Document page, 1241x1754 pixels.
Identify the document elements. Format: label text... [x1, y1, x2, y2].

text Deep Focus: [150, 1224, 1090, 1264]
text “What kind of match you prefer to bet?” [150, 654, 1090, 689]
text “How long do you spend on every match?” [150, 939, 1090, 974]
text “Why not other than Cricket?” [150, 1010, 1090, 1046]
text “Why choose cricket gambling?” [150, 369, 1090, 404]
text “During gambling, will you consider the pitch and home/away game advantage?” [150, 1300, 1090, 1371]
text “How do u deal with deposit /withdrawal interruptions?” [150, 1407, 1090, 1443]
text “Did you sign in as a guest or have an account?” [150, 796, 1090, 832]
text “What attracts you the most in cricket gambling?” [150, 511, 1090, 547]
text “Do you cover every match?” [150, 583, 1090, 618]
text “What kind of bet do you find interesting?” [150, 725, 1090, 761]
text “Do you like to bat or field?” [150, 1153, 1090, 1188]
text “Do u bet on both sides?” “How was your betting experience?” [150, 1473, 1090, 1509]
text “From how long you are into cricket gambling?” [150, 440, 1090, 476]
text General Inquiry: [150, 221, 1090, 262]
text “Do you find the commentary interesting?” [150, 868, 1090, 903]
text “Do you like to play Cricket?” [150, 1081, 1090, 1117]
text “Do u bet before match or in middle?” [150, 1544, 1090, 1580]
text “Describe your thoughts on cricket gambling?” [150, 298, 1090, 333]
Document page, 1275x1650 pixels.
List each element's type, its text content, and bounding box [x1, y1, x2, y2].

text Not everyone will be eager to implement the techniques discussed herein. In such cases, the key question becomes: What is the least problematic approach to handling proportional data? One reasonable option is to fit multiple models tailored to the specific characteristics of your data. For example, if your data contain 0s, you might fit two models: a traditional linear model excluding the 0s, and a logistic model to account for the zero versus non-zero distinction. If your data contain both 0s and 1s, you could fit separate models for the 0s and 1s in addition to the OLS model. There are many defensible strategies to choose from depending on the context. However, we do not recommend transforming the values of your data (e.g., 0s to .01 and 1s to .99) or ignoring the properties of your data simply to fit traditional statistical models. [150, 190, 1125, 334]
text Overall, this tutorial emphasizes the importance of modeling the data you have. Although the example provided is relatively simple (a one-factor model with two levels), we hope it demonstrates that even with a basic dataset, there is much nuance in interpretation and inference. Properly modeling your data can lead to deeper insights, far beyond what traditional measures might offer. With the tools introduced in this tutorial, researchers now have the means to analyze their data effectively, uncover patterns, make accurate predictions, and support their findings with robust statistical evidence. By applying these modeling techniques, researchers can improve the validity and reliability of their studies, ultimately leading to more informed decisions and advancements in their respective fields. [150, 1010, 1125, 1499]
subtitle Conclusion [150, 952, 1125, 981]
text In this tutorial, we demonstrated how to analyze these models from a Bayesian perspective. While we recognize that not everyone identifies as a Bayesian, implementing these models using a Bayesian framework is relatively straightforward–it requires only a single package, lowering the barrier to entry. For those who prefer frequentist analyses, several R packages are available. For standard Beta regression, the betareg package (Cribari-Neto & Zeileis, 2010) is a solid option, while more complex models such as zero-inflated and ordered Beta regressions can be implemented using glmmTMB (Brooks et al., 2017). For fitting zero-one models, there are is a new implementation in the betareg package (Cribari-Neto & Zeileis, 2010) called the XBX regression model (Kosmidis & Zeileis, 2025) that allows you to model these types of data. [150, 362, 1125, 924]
----
- **Exercise goal**
Using the entries above, give the number of lines that include "match", with no added words.

- **Answer space**
4